### Extrait du texte:
Une approche écologique appelle à l’articulation de points de vue complémentaires. L’étude segmentée des composantes d’un phénomène est certes nécessaire, mais s’y cantonner empêche d’appréhender la complexité du phénomène en le réduisant à l’une de ses dimensions. « Ainsi, une « écologie de l’alimentation » se traduit en pratique par un décloisonnement des savoirs sur l’alimentation, opéré dans le cadre d’un dialogue interdisciplinaire, pour appréhender globalement les enjeux de durabilité qui parcourent le fonctionnement des systèmes alimentaires. Cette articulation des points de vue sur l’alimentation s’inscrit dans une approche holistique capable de reconnaître les différentes dimensions de l’alimentation sans préjuger a priori d’une quelconque hiérarchie, de faire le lien entre elles et de révéler les dynamiques engendrées par leurs interactions. »

La première démarche d’une approche écologique de l’alimentation sera donc le décloisonnement des savoirs afin d’appréhender l’alimentation dans sa complexité et de construire un nouvel objet de recherche interdisciplinaire, le « système alimentaire durable », en lien avec l’essor de la démarche systémique.

### Exercices:
1 – D'après l'extrait sur l'écologie de l'alimentation, quelle sera la première démarche d'une approche écologique de l'alimentation ?
2 – Transcrivez tout le passage de l'extrait sur l'écologie de l'alimentation, depuis « La première démarche » jusqu'à « la démarche systémique. ».
Les enregistrements n'interviennent pas ici.

[Entrées du jeu de données]
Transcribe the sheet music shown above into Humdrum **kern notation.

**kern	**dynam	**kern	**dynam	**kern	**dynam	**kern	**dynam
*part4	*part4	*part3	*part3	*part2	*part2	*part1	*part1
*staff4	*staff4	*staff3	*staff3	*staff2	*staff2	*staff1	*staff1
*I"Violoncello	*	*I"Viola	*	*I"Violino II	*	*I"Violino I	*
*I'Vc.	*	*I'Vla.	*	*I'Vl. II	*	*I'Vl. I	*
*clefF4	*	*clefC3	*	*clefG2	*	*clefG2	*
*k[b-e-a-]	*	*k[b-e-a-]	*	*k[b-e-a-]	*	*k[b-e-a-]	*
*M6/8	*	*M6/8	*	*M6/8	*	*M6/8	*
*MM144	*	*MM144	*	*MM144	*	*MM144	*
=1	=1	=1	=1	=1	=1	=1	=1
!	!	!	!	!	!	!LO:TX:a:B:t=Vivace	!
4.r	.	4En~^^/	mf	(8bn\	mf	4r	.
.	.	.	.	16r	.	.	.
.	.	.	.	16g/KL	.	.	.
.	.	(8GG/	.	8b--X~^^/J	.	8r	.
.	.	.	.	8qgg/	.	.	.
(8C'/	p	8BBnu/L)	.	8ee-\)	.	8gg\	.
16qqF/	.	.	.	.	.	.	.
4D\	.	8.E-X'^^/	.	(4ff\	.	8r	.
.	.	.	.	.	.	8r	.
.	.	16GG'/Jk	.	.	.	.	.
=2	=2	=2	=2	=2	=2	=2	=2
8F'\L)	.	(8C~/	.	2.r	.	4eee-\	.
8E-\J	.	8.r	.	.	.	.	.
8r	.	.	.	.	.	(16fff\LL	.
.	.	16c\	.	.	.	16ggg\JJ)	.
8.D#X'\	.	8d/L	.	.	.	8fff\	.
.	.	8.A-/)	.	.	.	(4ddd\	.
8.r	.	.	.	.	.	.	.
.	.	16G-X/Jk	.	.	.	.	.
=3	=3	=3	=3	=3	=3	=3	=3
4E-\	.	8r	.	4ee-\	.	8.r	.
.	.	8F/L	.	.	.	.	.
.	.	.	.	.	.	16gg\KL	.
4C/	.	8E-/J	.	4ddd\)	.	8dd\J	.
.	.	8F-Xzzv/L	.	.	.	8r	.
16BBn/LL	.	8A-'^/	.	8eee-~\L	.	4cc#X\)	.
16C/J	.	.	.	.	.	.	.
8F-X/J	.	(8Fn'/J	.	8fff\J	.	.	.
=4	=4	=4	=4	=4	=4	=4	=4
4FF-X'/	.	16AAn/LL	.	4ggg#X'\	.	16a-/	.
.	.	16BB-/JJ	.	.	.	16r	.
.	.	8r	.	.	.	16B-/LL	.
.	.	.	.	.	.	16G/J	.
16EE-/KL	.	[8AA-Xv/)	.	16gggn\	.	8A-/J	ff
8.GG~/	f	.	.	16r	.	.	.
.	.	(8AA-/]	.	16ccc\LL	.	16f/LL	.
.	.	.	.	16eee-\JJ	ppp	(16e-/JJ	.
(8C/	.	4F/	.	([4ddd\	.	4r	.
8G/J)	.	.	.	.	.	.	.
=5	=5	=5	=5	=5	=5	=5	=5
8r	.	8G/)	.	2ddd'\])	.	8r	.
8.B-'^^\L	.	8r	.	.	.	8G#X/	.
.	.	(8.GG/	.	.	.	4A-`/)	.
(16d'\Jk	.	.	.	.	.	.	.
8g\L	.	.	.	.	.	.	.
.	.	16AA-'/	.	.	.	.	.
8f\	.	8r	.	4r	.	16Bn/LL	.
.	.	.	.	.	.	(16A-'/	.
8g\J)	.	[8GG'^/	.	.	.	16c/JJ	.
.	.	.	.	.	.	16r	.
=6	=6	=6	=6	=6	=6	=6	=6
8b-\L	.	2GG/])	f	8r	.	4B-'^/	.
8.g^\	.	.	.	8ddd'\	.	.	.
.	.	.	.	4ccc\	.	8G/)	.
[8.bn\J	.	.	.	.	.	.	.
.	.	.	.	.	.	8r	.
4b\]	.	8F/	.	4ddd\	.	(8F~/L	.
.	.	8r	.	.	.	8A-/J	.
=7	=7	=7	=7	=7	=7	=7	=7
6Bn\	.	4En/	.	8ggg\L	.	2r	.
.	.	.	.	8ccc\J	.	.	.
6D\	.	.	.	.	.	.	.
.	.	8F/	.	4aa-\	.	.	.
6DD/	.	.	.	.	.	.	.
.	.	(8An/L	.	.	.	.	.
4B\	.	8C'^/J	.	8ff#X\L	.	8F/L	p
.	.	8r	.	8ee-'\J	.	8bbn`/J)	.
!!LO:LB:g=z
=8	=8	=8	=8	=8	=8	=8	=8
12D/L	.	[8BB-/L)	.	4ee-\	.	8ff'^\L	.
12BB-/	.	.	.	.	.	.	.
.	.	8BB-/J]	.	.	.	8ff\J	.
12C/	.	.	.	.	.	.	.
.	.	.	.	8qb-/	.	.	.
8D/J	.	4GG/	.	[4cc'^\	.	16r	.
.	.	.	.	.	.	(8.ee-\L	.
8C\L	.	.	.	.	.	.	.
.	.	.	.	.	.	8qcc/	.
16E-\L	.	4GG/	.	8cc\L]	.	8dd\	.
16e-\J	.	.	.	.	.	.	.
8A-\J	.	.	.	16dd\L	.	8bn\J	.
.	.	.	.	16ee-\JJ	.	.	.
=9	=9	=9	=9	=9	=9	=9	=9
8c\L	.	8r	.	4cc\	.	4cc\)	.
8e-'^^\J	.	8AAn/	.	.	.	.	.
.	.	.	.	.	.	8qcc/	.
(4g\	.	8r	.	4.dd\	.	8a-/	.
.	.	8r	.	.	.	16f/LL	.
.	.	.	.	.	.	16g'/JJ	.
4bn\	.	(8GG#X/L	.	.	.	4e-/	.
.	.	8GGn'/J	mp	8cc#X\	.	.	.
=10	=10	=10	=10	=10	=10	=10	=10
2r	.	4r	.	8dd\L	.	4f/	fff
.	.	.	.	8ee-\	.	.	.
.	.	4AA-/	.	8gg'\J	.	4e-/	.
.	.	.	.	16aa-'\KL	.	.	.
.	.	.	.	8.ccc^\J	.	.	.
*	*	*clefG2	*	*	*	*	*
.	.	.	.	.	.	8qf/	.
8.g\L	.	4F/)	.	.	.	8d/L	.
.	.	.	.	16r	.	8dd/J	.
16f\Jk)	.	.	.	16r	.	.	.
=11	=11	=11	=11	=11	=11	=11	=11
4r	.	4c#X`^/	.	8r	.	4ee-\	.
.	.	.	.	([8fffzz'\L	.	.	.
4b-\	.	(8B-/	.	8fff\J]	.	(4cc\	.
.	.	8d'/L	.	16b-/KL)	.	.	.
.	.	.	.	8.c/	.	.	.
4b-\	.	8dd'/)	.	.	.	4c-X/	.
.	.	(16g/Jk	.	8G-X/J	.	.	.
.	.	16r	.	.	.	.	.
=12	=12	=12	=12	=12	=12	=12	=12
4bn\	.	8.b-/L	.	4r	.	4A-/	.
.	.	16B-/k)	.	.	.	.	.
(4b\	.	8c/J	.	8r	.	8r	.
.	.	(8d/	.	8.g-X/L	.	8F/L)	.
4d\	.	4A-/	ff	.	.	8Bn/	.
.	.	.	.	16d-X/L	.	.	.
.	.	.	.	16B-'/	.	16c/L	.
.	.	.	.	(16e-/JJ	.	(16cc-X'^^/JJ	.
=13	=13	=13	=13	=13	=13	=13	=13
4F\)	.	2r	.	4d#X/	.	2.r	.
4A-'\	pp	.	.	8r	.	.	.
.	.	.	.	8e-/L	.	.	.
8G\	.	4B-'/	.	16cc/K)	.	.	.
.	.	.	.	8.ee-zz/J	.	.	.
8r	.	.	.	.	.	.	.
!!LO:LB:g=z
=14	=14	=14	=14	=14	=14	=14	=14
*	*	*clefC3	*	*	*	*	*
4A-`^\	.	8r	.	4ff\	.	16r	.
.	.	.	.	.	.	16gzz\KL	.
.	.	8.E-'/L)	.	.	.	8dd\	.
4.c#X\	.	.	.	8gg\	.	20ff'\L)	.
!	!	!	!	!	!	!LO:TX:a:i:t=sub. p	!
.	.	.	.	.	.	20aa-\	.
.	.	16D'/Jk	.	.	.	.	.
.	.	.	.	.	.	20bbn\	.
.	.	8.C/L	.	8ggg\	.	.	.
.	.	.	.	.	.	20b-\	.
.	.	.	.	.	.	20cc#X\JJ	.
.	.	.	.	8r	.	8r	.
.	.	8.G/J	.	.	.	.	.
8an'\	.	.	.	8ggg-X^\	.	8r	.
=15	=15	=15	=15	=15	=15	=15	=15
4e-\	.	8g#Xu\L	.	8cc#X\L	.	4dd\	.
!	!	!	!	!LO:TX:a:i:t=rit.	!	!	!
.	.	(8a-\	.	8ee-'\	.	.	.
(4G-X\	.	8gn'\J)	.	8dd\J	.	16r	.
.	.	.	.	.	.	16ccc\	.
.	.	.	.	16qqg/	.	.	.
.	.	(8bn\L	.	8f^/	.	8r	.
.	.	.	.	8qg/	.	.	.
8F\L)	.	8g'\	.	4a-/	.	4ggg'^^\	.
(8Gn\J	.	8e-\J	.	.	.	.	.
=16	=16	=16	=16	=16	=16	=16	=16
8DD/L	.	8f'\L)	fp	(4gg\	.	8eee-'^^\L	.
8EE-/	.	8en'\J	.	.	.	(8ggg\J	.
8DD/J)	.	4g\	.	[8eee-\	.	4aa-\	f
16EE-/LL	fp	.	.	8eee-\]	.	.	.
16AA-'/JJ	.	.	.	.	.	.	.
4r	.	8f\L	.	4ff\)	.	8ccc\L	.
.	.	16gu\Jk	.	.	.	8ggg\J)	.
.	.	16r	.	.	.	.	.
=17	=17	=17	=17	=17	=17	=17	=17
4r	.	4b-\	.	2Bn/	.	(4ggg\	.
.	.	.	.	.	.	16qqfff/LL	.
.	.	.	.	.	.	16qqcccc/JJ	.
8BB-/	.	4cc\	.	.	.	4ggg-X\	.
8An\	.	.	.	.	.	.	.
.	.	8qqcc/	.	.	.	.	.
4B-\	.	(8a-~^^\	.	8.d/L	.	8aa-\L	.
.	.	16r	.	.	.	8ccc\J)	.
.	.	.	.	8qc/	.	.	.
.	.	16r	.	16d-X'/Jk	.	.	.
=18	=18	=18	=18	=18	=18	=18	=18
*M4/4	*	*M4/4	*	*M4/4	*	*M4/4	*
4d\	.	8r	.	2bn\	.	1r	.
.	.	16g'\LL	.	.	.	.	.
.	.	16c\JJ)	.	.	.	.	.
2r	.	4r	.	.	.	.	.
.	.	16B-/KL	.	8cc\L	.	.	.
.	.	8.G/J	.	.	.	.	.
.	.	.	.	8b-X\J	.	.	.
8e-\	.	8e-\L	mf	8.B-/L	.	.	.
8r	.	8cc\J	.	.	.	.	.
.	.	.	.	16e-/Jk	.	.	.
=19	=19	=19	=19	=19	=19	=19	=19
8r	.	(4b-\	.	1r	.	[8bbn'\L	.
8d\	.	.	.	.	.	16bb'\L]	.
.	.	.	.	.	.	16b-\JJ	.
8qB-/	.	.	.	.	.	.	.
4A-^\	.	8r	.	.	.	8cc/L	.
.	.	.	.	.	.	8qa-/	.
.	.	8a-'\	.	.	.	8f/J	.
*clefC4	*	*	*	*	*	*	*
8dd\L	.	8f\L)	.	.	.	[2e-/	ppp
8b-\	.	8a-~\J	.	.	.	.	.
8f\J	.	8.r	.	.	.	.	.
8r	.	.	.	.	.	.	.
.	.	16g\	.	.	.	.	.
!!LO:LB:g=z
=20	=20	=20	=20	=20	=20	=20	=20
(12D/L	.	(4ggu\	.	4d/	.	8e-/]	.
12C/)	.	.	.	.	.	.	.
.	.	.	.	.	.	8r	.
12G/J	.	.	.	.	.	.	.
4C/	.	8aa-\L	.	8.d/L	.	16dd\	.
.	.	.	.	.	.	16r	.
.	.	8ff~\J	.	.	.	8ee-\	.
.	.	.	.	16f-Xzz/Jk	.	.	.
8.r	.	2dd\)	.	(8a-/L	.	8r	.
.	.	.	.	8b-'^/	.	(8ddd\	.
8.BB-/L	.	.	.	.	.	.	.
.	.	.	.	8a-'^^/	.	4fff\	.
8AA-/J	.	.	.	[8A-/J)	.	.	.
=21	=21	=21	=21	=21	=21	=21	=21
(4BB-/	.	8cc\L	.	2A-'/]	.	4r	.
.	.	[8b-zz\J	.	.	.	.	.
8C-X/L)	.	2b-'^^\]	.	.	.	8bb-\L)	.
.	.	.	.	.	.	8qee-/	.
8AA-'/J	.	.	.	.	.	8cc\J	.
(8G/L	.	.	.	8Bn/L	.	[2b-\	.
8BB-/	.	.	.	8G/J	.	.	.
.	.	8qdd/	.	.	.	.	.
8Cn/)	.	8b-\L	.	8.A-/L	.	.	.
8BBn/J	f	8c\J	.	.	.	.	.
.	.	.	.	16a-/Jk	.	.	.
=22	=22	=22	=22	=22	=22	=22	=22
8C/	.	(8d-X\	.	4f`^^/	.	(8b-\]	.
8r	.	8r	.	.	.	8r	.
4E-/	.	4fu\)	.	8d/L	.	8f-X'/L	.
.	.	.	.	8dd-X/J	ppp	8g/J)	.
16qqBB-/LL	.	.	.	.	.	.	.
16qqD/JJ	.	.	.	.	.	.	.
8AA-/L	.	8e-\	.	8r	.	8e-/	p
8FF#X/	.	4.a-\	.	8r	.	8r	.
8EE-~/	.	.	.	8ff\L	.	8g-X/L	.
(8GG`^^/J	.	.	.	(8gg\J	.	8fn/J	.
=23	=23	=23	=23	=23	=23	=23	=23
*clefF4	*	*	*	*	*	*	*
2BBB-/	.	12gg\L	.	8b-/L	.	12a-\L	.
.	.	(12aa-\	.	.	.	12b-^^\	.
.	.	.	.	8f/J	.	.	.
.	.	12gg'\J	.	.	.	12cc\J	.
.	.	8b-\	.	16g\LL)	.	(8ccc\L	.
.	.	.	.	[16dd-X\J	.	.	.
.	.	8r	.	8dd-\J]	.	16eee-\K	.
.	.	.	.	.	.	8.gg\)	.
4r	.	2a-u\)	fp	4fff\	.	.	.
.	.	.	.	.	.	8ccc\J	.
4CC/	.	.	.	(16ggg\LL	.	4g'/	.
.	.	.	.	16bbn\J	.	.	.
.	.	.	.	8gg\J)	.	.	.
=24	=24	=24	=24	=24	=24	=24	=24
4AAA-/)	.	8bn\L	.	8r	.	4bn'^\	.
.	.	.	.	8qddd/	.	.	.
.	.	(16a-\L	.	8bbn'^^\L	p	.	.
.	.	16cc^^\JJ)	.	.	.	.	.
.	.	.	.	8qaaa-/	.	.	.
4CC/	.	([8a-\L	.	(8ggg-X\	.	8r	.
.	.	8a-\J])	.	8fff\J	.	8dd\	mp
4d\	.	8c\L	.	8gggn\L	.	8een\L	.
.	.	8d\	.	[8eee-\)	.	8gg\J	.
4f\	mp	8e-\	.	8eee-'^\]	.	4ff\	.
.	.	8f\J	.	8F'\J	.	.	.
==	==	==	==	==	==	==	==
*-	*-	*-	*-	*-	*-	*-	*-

### Corrigé:
1 – Le décloisonnement des savoirs.

2 –
La première démarche d’une approche écologique de l’alimentation sera donc le décloisonnement des savoirs afin d’appréhender l’alimentation dans sa complexité et de construire un nouvel objet de recherche interdisciplinaire, le « système alimentaire durable », en lien avec l’essor de la démarche systémique.